USA

In's Nichts

Die Abreise aus Huntington Beach gestaltet sich schwieriger als erwartet. Das Wirrwarr aus Highways im Großraum L.A. deckt sich nicht immer mit der Karte. Wir fahren einfach nach Himmelsrichtung und verlassen die Stadt mit gemischten Gefühlen. Es war interessant, die Stadt, die jedem Menschen ein Begriff ist, selber einmal erlebt zu haben. In Erinnerung bleibt, dass es wenig authentisch war, alles gemacht und künstlich wie in einer einzigen großen Filmkulisse.

 

Wir lassen den Pazifik hinter uns und steuern ins Landesinnere zum Grand Canyon. Knapp drei Tage werden wir brauchen, um dort anzukommen. Waren wir eben noch in einer Großstadt, ändert sich das Bild innerhalb einer halben Stunde radikal.
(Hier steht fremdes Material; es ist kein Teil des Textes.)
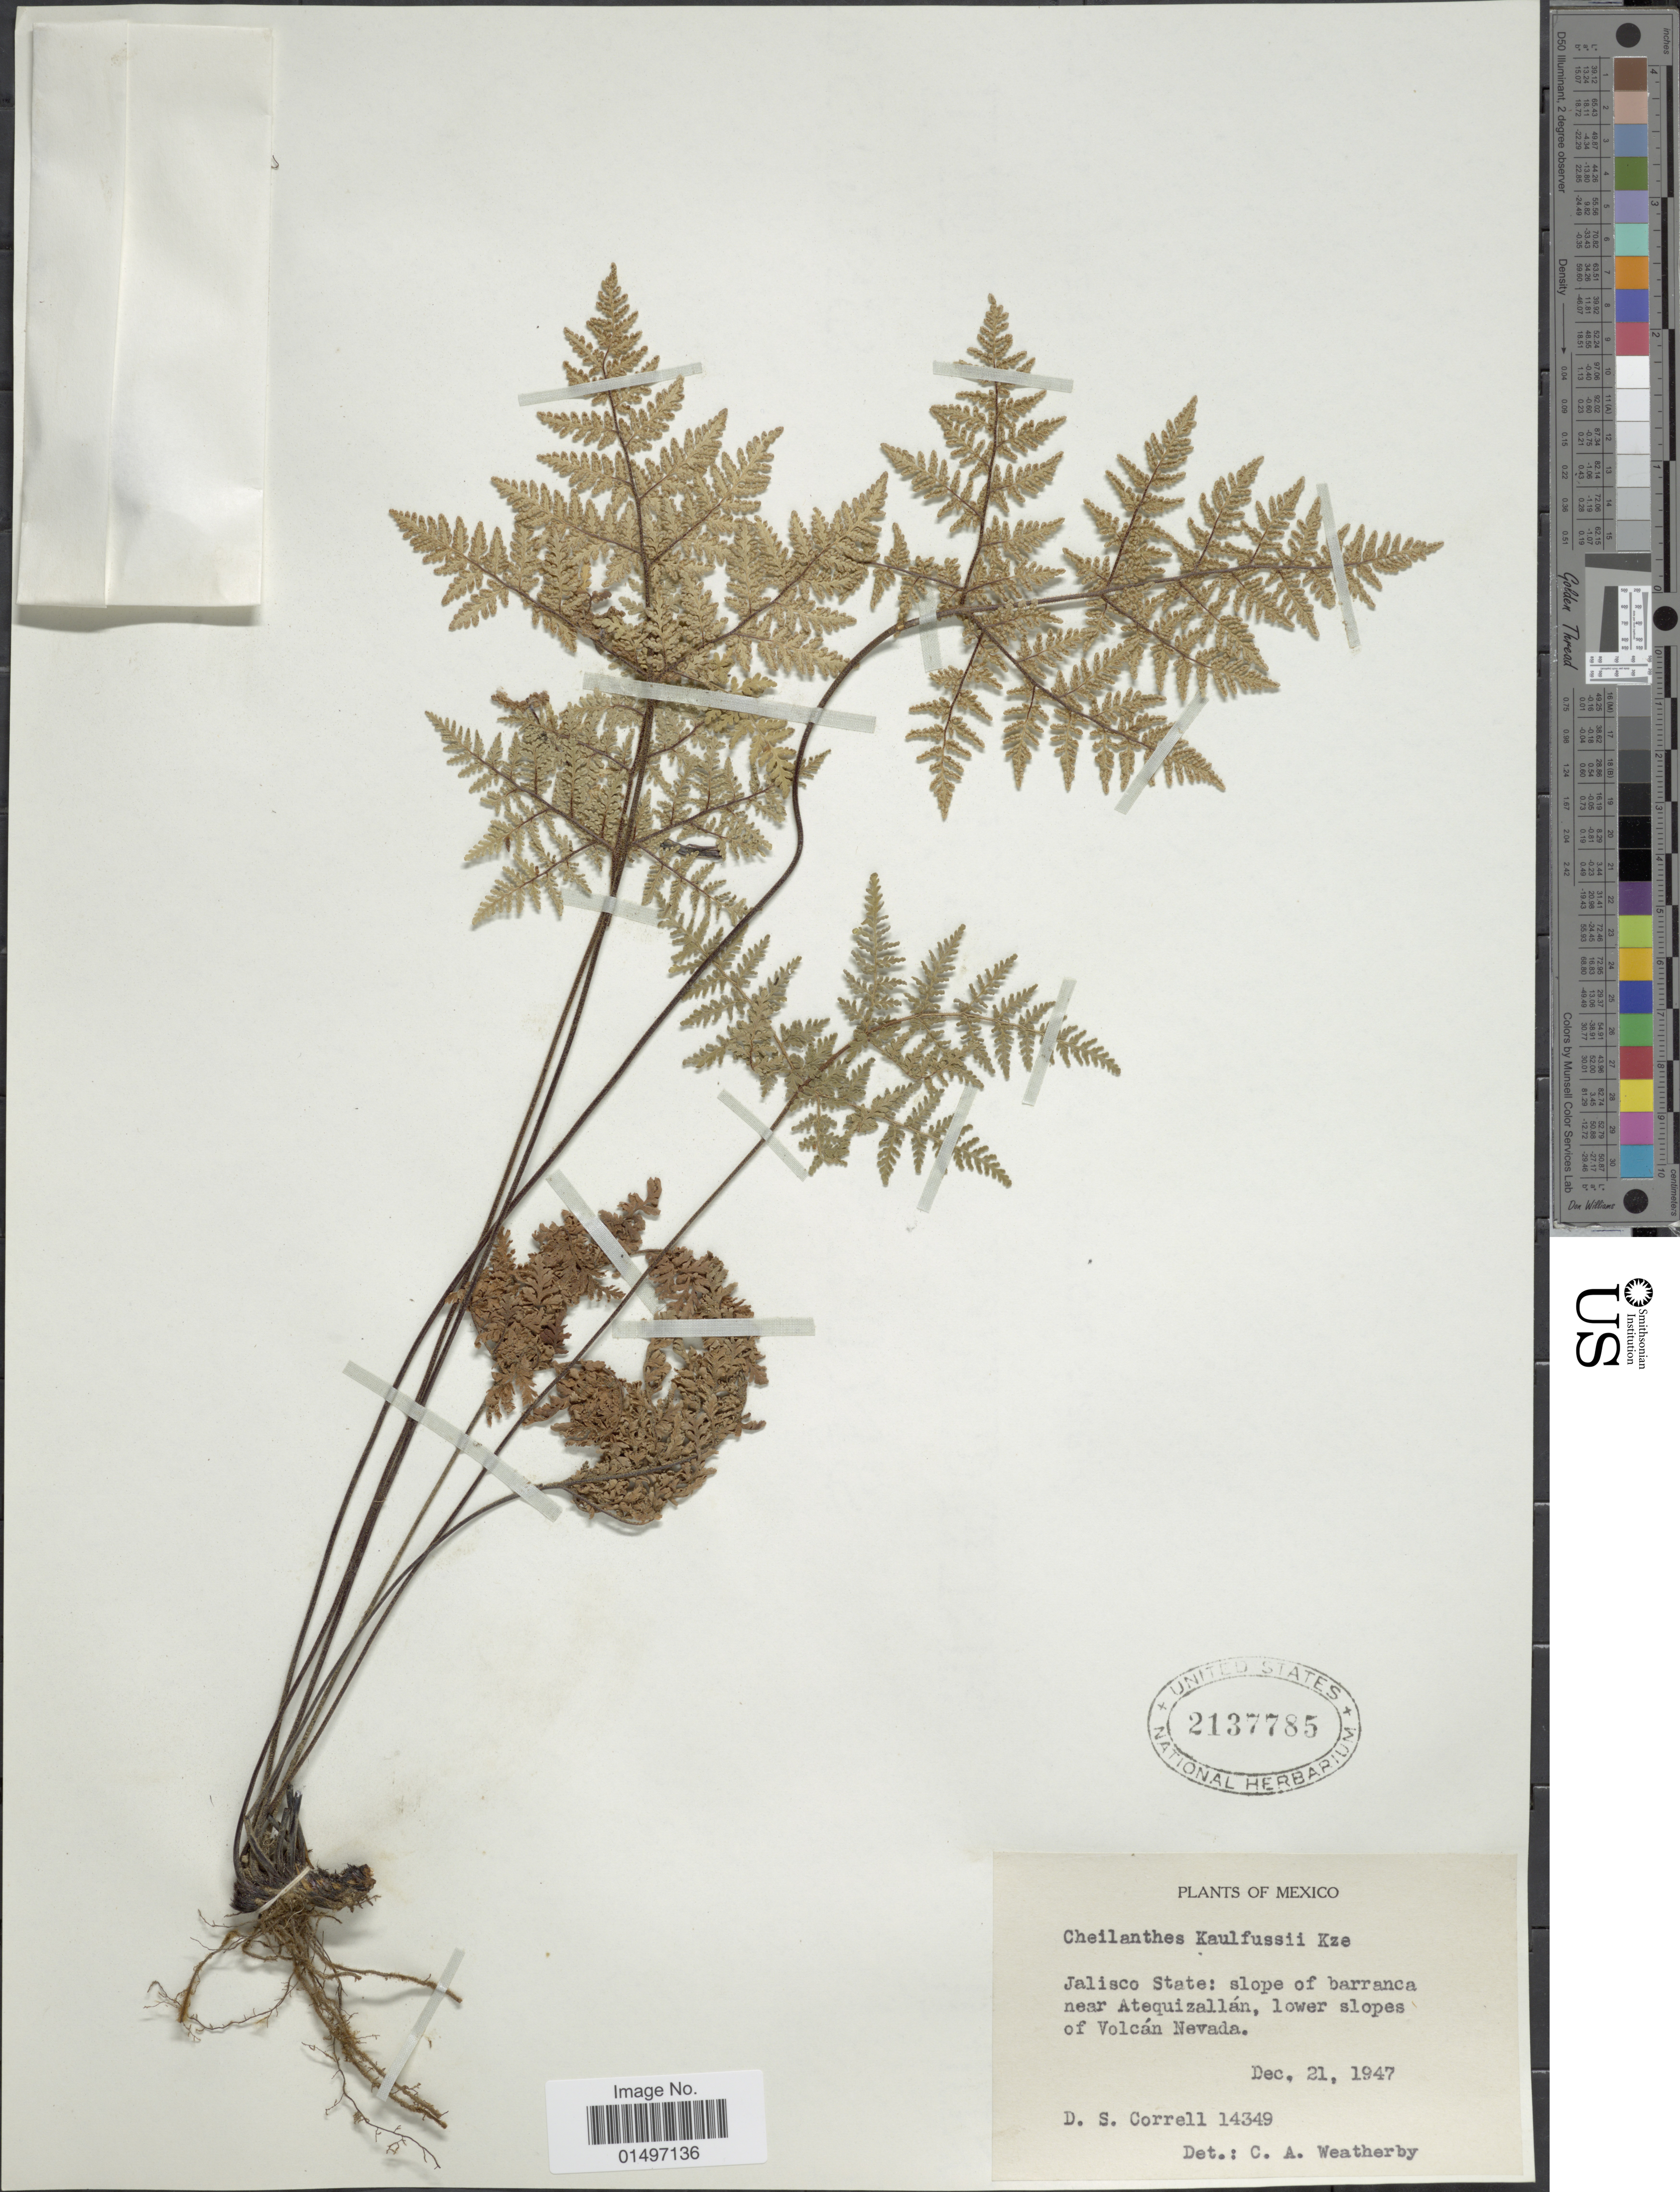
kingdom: Plantae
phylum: Tracheophyta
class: Polypodiopsida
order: Polypodiales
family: Pteridaceae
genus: Gaga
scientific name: Gaga kaulfussii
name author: (Kunze) Fay W. Li & Windham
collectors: D. S. Correll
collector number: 14349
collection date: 1947-12-21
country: Mexico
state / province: Jalisco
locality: Mexico, slope of barranca near Atequizallam, lower slopes of Volcan Nevada.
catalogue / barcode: US 2137785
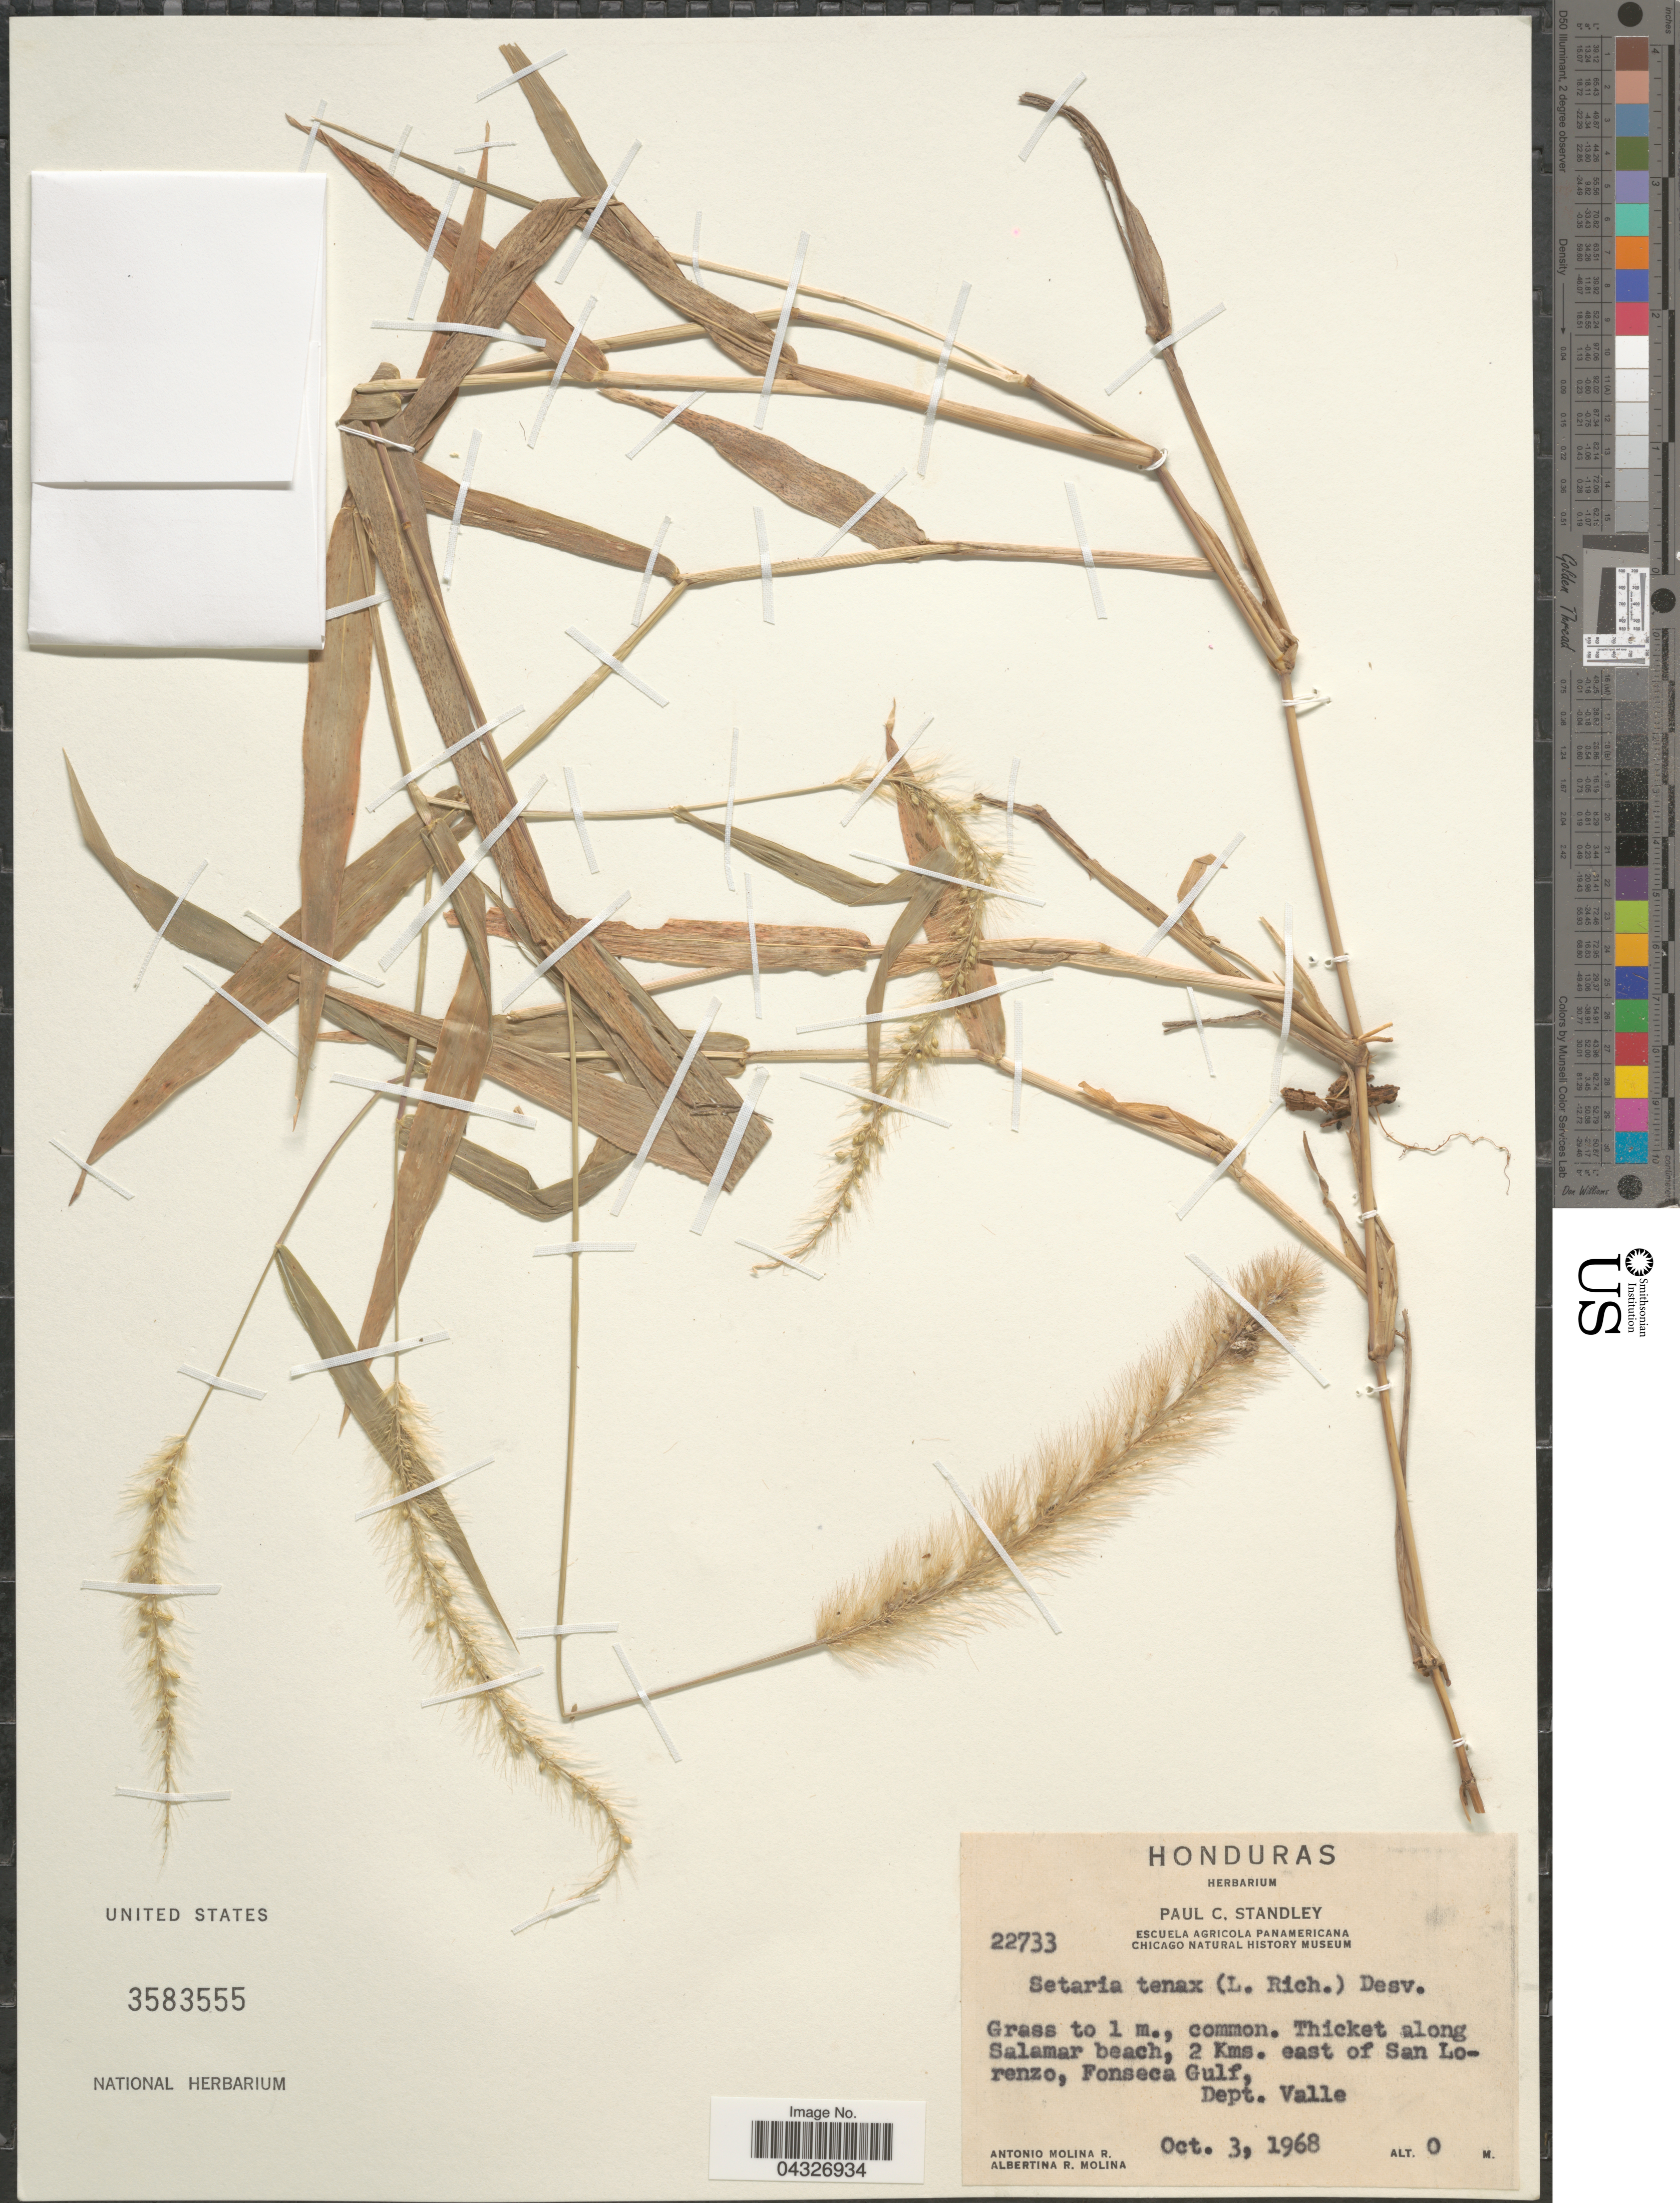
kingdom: Plantae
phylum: Tracheophyta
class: Liliopsida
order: Poales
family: Poaceae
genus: Setaria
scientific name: Setaria tenax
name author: (Rich.) Desv.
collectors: A. Molina R. & A. R. Molina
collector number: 22733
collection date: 1968-10-03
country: Honduras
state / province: Valle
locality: Thicket along Salamar beach, 2 Kms. east of San Lorenzo, fonseca Gulf, Dept. Valle.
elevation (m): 0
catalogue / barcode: US 3583555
Die Straßen werden enger, der Verkehr nimmt ab, die Temperaturen steigen, links und rechts der Straße nur noch Wüste und Steppe.

 

Diese Leere sollte eine der intensivsten Eindrücke unserer Reise werden. Auch später passiert es immer wieder, dass wir über Stunden, Tage nichts sehen außer Sträucher und Berge – soweit das Auge reicht. Wir bekommen ein Gefühl für die unglaubliche Weite eines Landes, von dem wir nur einen mikroskopischen Teil durchqueren. Diese Weite macht einen selber so unbedeutend, dass sich ein Gefühl von Demut einstellt, es entsteht Raum für Selbstbesinnung.

 

Jedes Auto, das uns entgegenkommt, jeder Truck, den wir überholen, ist ein Erlebnis. Kein Lebewesen. Schilder kündigen den nächsten Rastplatz in 100 Meilen an. Alles in einem Tempo von maximal erlaubten 70 Meilen je Stunde. Wir sind Weltreisende in Zeitlupe. Das Highlight des ersten Tages ist ein Güterzug. Er zuckelt irgendwo durch die Steppe und ist so viele Kilometer lang, dass er von vier Dieselloks gezogen werden muss.

 

Auf den etwa 700 Kilometern des ersten Tages gönnen wir uns zwei Stopps. Zuerst besuchen wir ein Outlet, das wie eine Fata Morgana plötzlich inmitten in der Wüste auftaucht. Der zweite Halt gilt der Geisterstadt Calico. Die ehemalige Minenarbeiterstadt liegt inmitten der Mojave-Wüste und wurde behutsam im Stil der 1870’er Jahre aufgebaut. Es fühlt sich gar nicht an wie Disney World, vielmehr gibt die Geisterstadt einen Einblick in das Leben im Wilden Westen. Die Hitze macht uns zu schaffen. Es bleibt für uns unvorstellbar, wie Menschen hier vor 150 Jahren leben – oder besser – überleben konnten.

 

Je weiter wir ins Landesinnere fahren, desto weiter klettert die Temperatur nach oben. Abends erreichen wir Needles. Der Ort im Nirgendwo besteht im Wesentlichen aus Motels. Irgendwann muss schließlich jeder einmal anhalten. Immerhin führt die Route 66 durch Needles. Als wir den Ort gegen 18 Uhr erreichen, müssen wir zuerst tanken. Als ich aussteige, schlägt mir ein heißer, trockener Wind entgegen, den ich so noch nie gefühlt habe. Dazu die dürre, trostlose Umgebung. Auf eine Frage finde ich keine Antwort: Was bringt Menschen dazu, hier zu leben?

 

Abends essen wir bei Denny’s Diner. Zuerst denken wir, es handele sich um eine beliebige Fast Food Kette, sind dann aber angenehm überrascht. Die Auswahl ist breit, das Essen gut. Das Motel hingegen ist eine typische Durchgangsstation. Abends rein, morgens weg.  

 

Auf geht’s zum zweiten Zwischenstopp Flagstaff. Am frühen Nachmittag kommen wir an und haben Zeit, das ländliche Städtchen kennen zu lernen. Besonders das Zentrum lohnt sich. Es hat den rustikalen Stil der 20er Jahre bewahrt. In den Läden gibt es Second Hand Klamotten oder einen ordentlichen Pferdesattel. Irgendwie ist es hier natürlich geblieben, auch etwas verschlafen. Der Beweis dafür: Es gibt hier keinen Starbucks-Laden. Damit sind die USA zugepflastert. Noch in Los Angeles haben wir die Starbucks-Läden an wirklich jeder Ecke gesehen. Es war schon penetrant. Flagstaff aber hat die Kaffee-Kette irgendwie vergessen.